# DH ex a problem again...



## lost & confused (Nov 29, 2010)

This is going to be quite long. My husband and I have been married for 13 years. It has been a rocky marriage as we both have had affairs in the past (mine being back in 2001 his being Jan of this year with texting/calls not sure on physical). Well my husbands ex and him have a soon to be 17 year old daughter in which she now lives with us because she has been out of control back at home with the mother. My DH and the ex talk every single day and no its not always about their daughter. They start talking about old friends and she has now told him she is separated from her husband and is now dating whoever she wants.

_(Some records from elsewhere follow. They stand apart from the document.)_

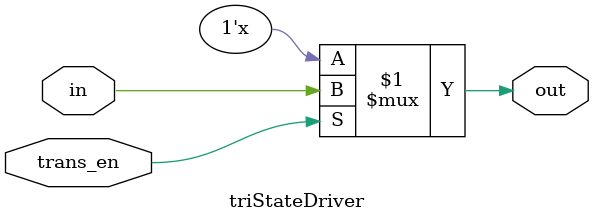
<source format=v>
module triStateDriver(out, in, trans_en);
	output out;
	input in, trans_en;
	
	assign out = trans_en ? in : 1'bz;
endmodule
</source>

Ok so since this has been said my husband got mad at me because he ASSUMED I was mad about something that had to do with her and I wasnt. So he has slept on the couch for 2 weeks now and has not said a word to me. I have tried to speak to him and he ignores me like I dont exist. Come Thanksgiving my in-laws came down....he (DH) is on the phone once again with the ex and he tells her what we fight about or whats going on in our marriage (during this time I can hear her laughing about it). This has been an ongoing thing that I have spoken to him about before. To me this just seems like he has no respect for me what so ever. Since he has been sleeping on the couch I am now questioning if this is where I need to be seeing as how its the same process yet again. The ex seems to like starting drama within our household and when I tell my H about this he is freaking blinded and says Im being stupid! We have separated 3 times now. Whenever I try to leave he plays the guilt trip on me and uses our past infidelity and the kids to his advantage. Im so lost and confused on what to do. I dont think I can do this anymore. Im not getting any younger, but for some reason scared to leave.


----------



## Amberwaves (Nov 26, 2010)

Wow, he is playing some serious games with you. He is playing guilt games of your past infidelity to justify what he's doing, which is an emotional affair at the minimum it sounds like. That doesn't cut it. He is also showing your kids and his daughter some terrible adult behavior. 
I don't know how old your kids you two had together are? You mentioned them at the very end of your post. They are watching this terrible behavior of his disrespect for you and of his daughter for you as well. You deserve respect from him and also daughter whom you've graciously taken in.
Have you two done marital counseling at all? Is he willing? If he isn't, that is a clear, bright sign that you need to move on. You deserve respect and love after 13 years of marriage, no matter the mistakes. Those are in the past, and it can be hard to get over mistakes in the past, I know. My husband had an emotional affair for the first couple years of marriage, and was cold & distant. It hurt. But we worked on it, and it got better. Every marriage is different. 
Hope this helps, give a perspective, at least.


----------